→ MATERIAL SUPPLIED:
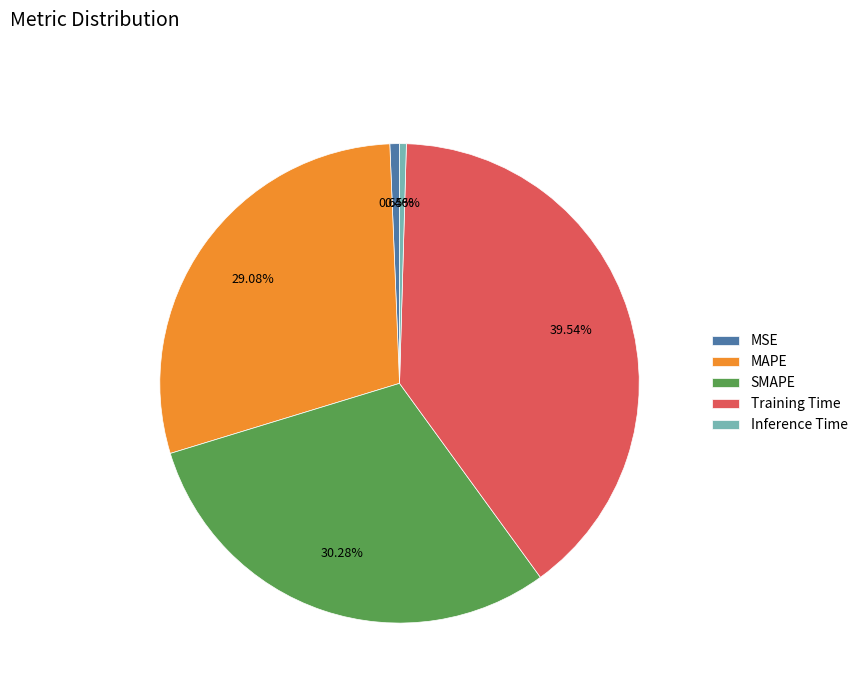

Does MAPE represent more than half of the total?

No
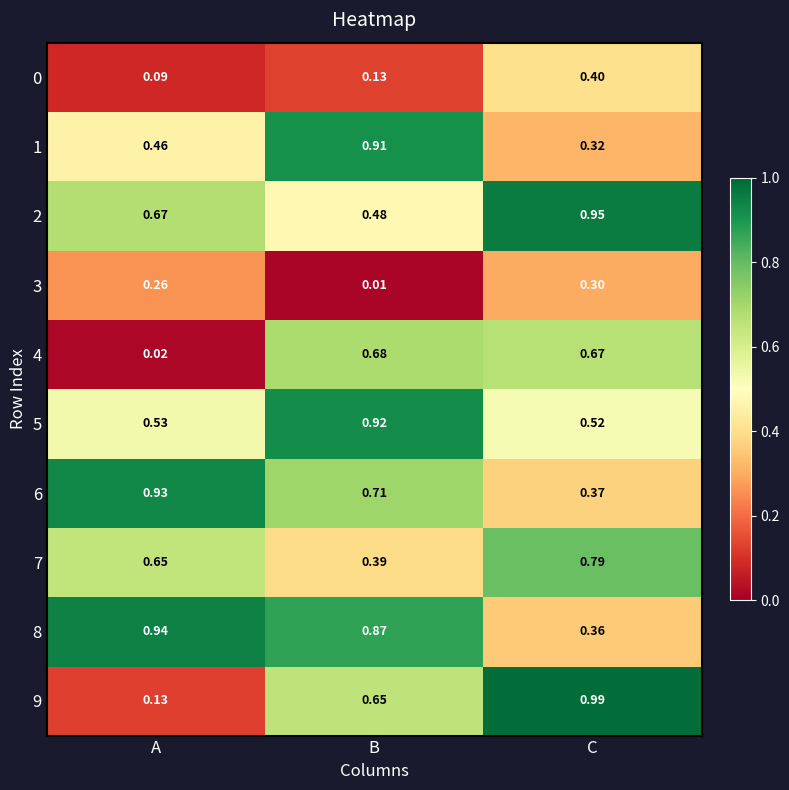

Which category has the highest value across all series?

C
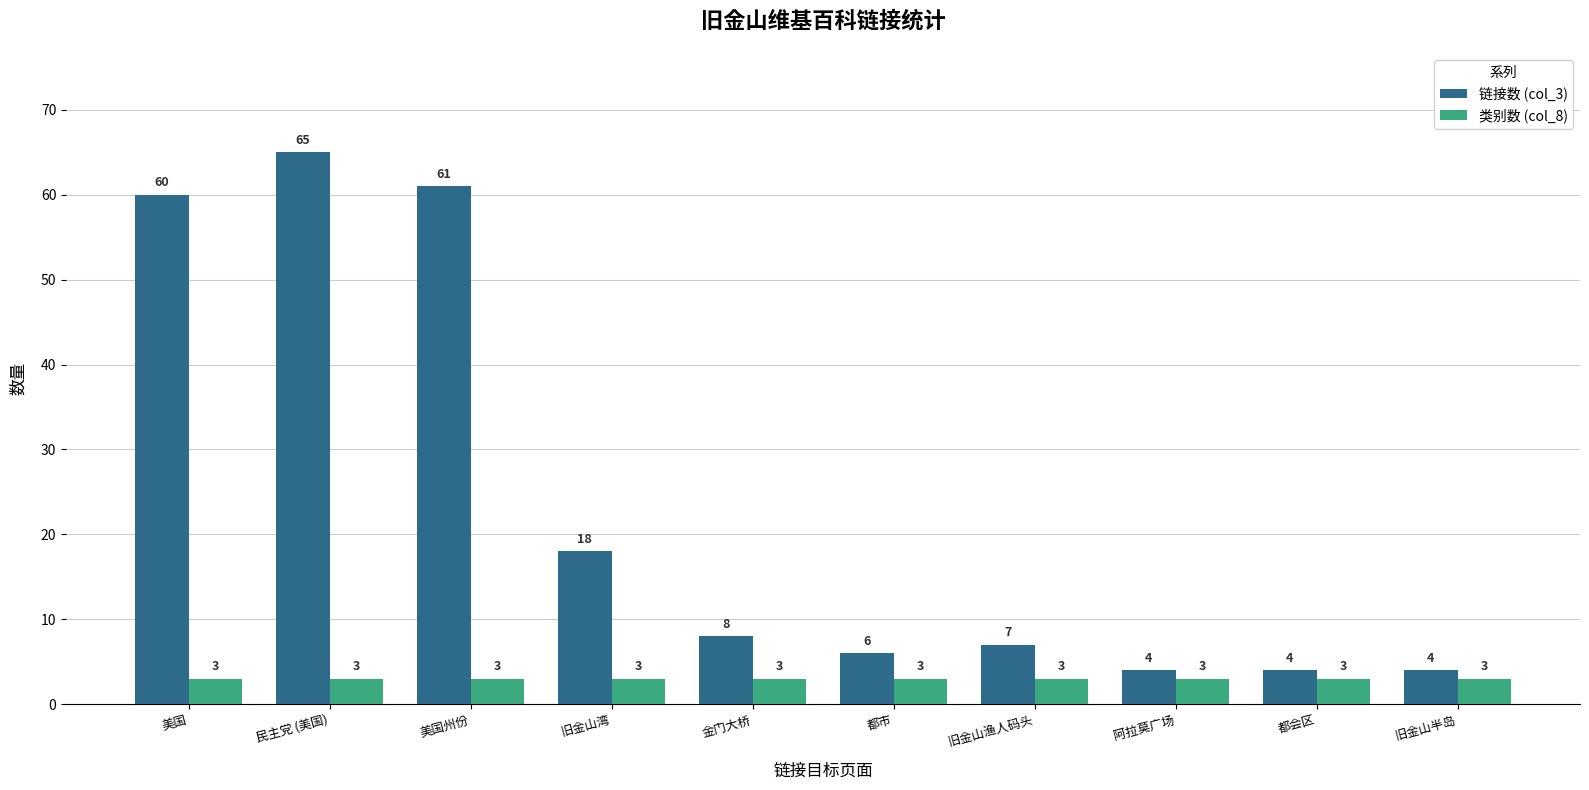

Reading left to right, transcribe all the data shown in this chart.

链接数 (col_3): 美国=60	民主党 (美国)=65	美国州份=61	旧金山湾=18	金门大桥=8	都市=6	旧金山渔人码头=7	阿拉莫广场=4	都会区=4	旧金山半岛=4
类别数 (col_8): 美国=3	民主党 (美国)=3	美国州份=3	旧金山湾=3	金门大桥=3	都市=3	旧金山渔人码头=3	阿拉莫广场=3	都会区=3	旧金山半岛=3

→ TASK STATEMENT:
How many lines in the items above contain the string "旧金山湾"? Reply with the number alone.

→ ANSWER TO THE EXERCISE:
2